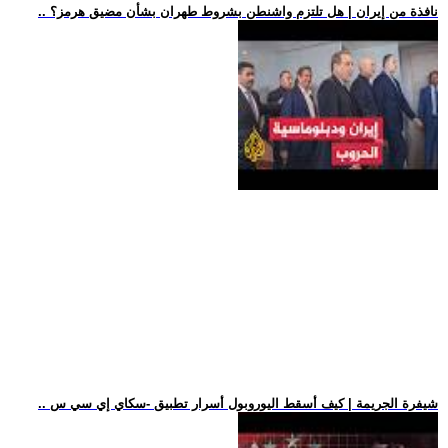
.. نافذة من إيران | هل تلتزم واشنطن بشروط طهران بشأن مضيق هرمز؟
.. شيفرة الجريمة | كيف أسقط اليوروبول أسرار تطبيق -سكاي إي سي س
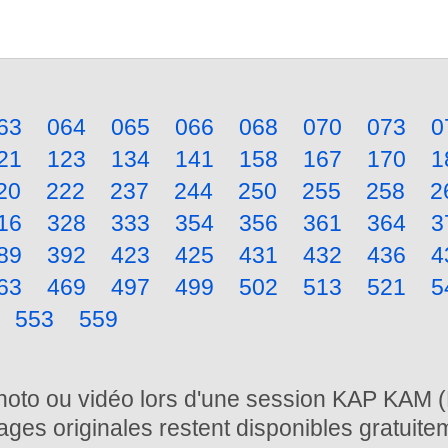
63
064
065
066
068
070
073
0
21
123
134
141
158
167
170
1
20
222
237
244
250
255
258
2
16
328
333
354
356
361
364
3
89
392
423
425
431
432
436
4
63
469
497
499
502
513
521
5
553
559
photo ou vidéo lors d'une session KAP KAM (
ages originales restent disponibles gratuite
^^^^^^^^
_Instruction_.
Every line between the one holding "photo ou vidéo" and the end of the listing above, inclusive, must be transcribed exactly; omit all others.

_Finished exercise_.
photo ou vidéo lors d'une session KAP KAM (
ages originales restent disponibles gratuite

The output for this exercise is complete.